Heritage? They(along with Omega and Zenith) dominated the Swiss chronometer trials and took the top spot in most prizes awarded. They won more in single years than Rolex won in the entire span of the trials. Brands like Patek didn’t even figure. Oddly even then Longines’ marketing was weird. They pushed the “World’s most honoured watch” but sold few official chronometer tested watches.
They have a history in aviation, particularly the pioneering days, that brands like IWC or Breitling could only dream about. They were the inhouse chronograph producer in the first half of the 20th century, pretty much everyone else bought in movements. They invented the flyback and the two button chronograph(not Breitling as is often claimed. Well you kinda need a second pusher for flyback). They had ‘calatrava’ style cases before Patek, so came up with that modern style before them. External bezels on near every diver’s watch? Longines had them decades before, but for pilots(interestingly their patent ran out in 1951 and modern divers came out a couple of years later. Probably a coincidence, but interesting). First second timezone on a watch. They along with Girard Perregaux were the first to get into higher frequency movements. When the race for quartz was kicking in they were part of the Swiss beta dev team and had enough spare capacity to develop their own inhouse quartz and bring it to market(and later brought thermocompensation to quartz).
When Vacheron Constantin and Jaeger LeCoultre, big hitters today in the top end segment, wanted to penetrate the US market in the 40’s and bypass taxes on imports, who did they partner up with? Longines, who had already been shipping 200k movements per year through their Longines Wittnauer factory, to create LeCoultre watches for that market. Longines were huge back then and high quality. VC and JLC didn’t have to worry about them stealing designs.

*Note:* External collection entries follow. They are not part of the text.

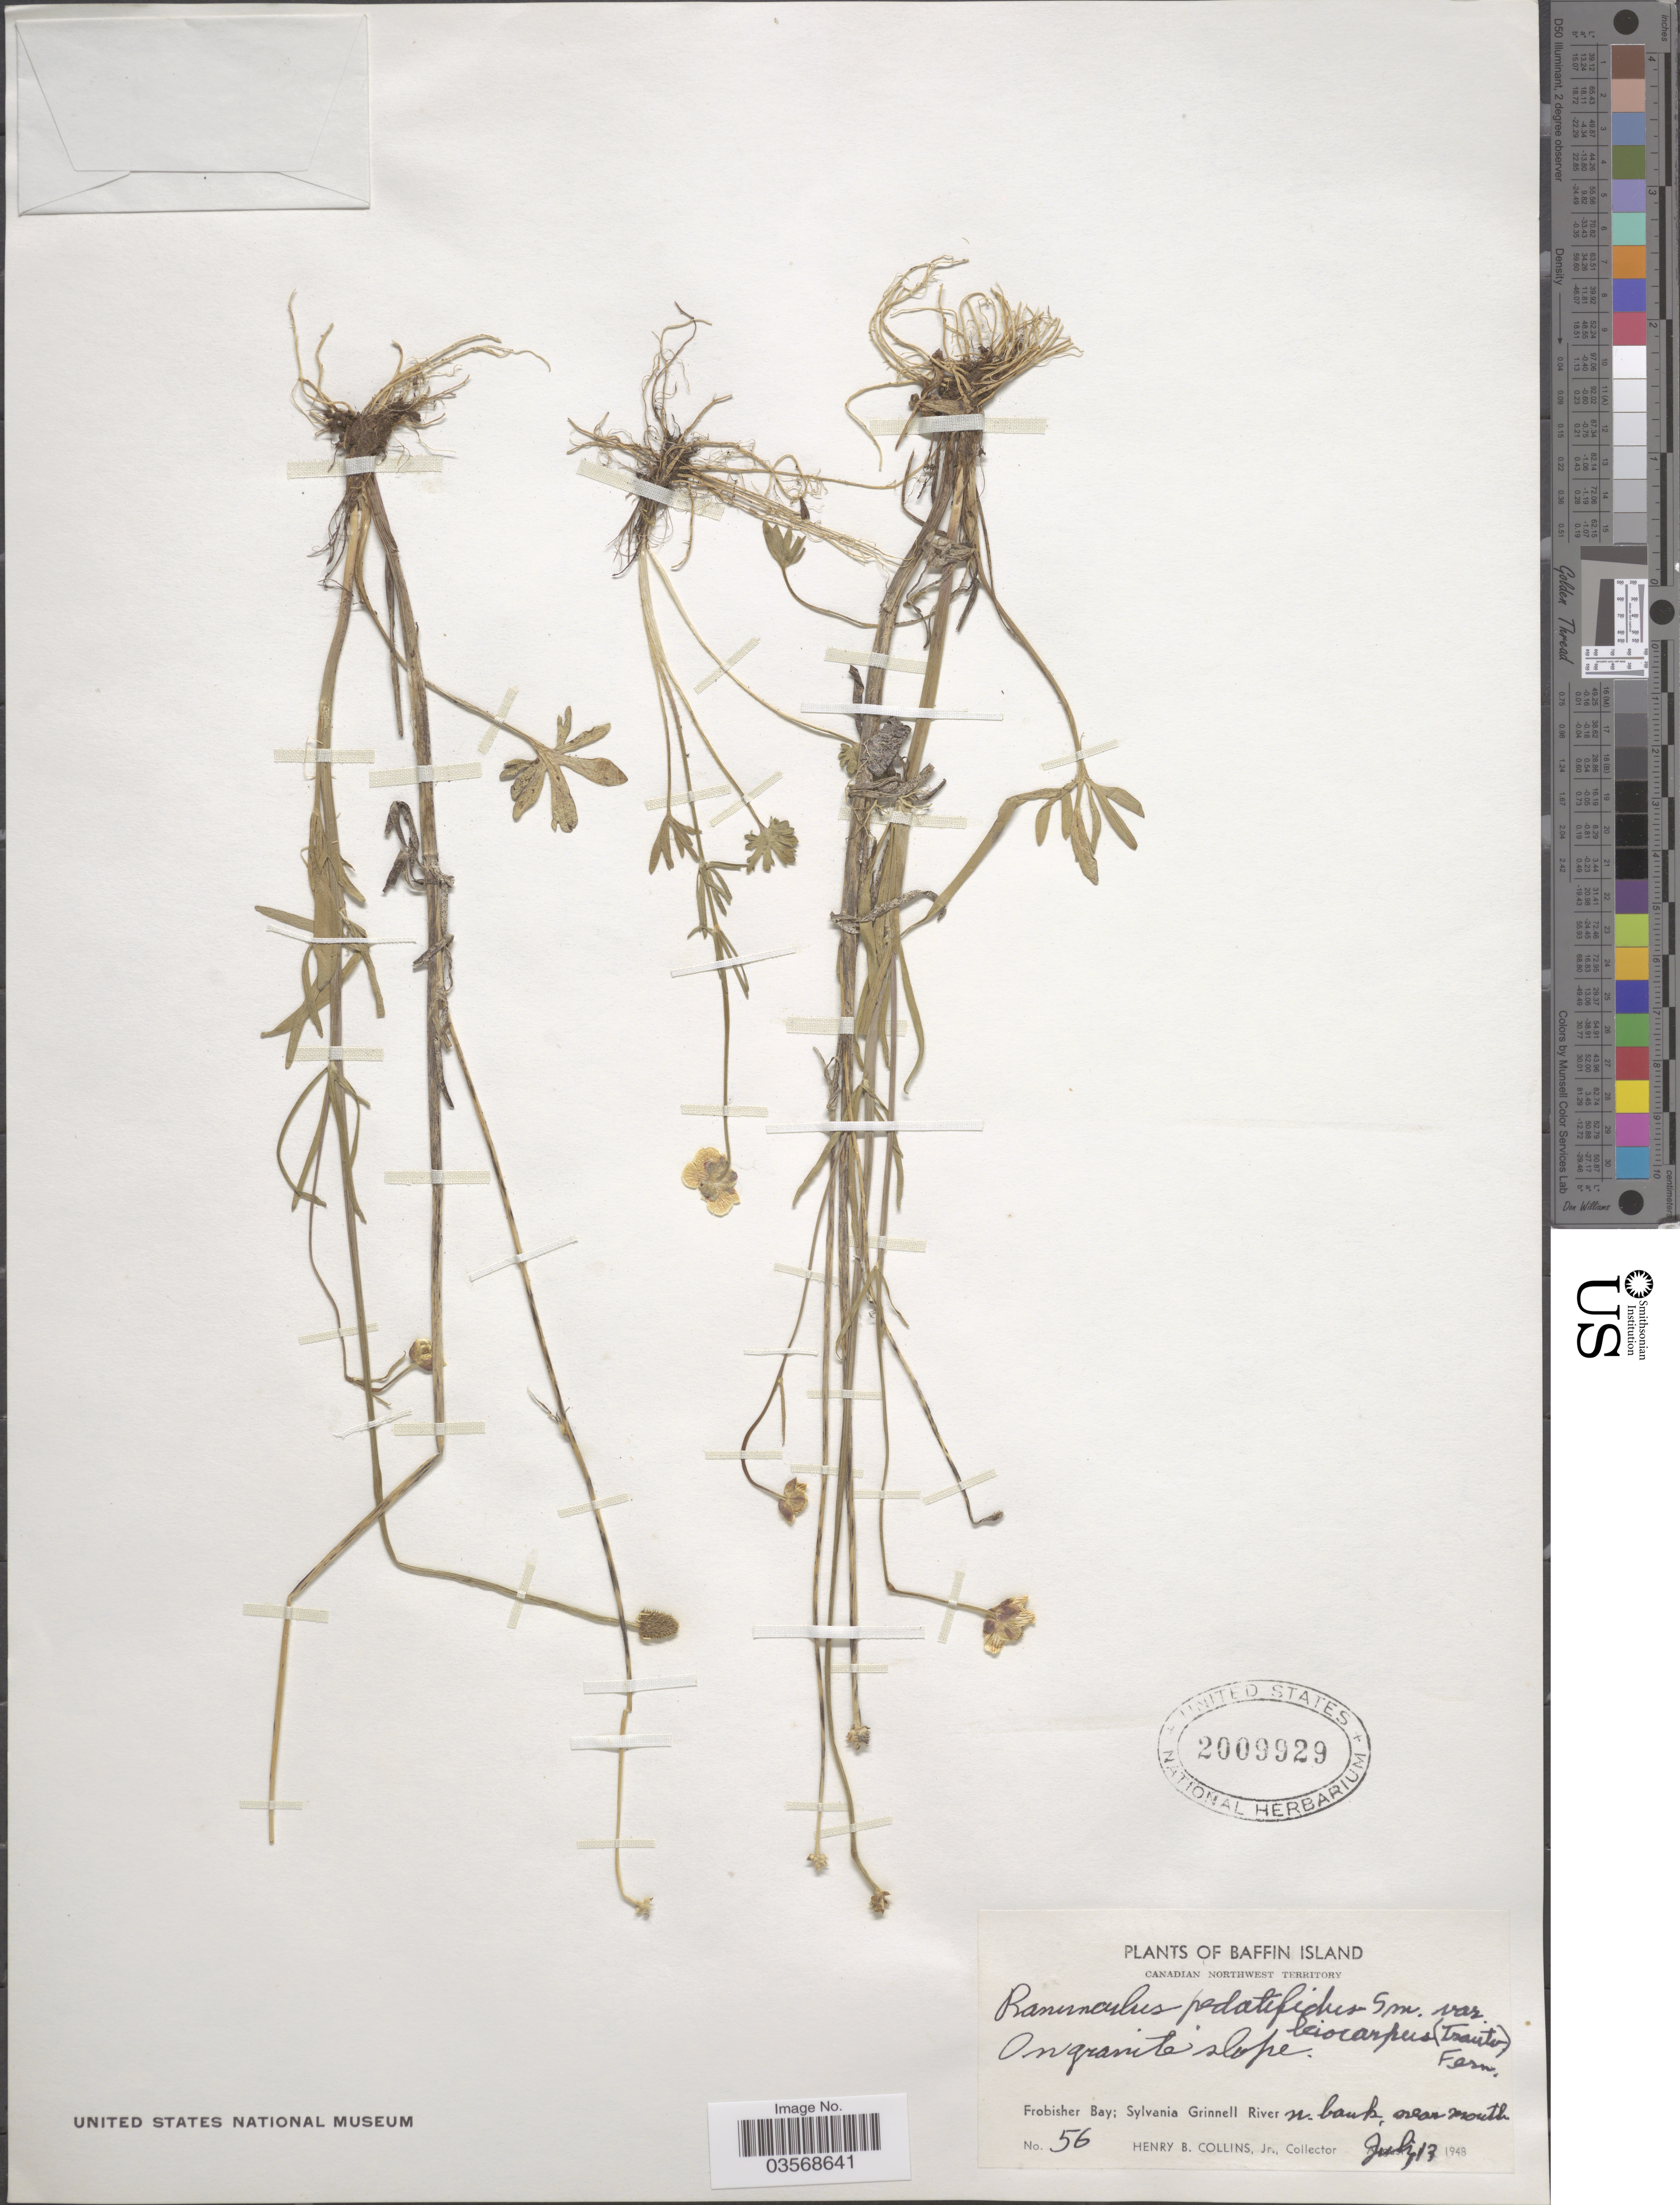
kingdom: Plantae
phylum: Tracheophyta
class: Magnoliopsida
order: Ranunculales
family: Ranunculaceae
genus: Ranunculus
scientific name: Ranunculus peduncularis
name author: Sm.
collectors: H. Collins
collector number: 56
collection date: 1948-07-13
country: Canada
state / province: Northwest Territories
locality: Baffin Island. Canadian Northwest Territory. Frobisher Bay; Sylvania Grinnell River. N. bank over mouth.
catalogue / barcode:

It’s post the 1980’s where it went south. They never had a ‘Bond watch’ or any other current famous person watch, real or fictional. They didn’t have a ‘space watch’ and though they certainly had a long history of military issued watches they never really promoted that. They stopped production of inhouse mechanical movements in the 70’s, so missed out on the new “mechanical has soul” stuff. They timed lots of sports events, but again didn’t really push that cohesively enough. Their historical branding was less clear and often scattergun. No distinct and easy to recall lines of Seamasters/Submariners etc
Most of all they were lumbered with SWATCH’s tiers. They couldn’t compete with Omega and even today you get the sense they’re not allowed to. They’re often subdued even almost apologetic with promoting themselves. They ‘stay in lane’. Which is a pity.
I recall reading that a huge chunk of their profits comes from women’s watch sales in the Far East. Historically Longines were ‘big’ in the US, Far East & South American markets. Rolex as a comparison were until the 60’s a brand of Britain and her empire/commonwealth.
On the flyback/speedy comparison, Longines has more history in that area, it’s just the ‘wrong’ kind and of a different era. The Speedy is basically the Moon Watch. That’s pretty much it and boy do Omega know it. Whereas Longines invented the flyback, were building chronographs inhouse pretty much from when men’s watches went from pocket to wrist and invented the very design of the two pusher chronograph. But like you say marketing and the plain fact that Normal People™ buying watches know and care about the Moon thing and nada about the rest.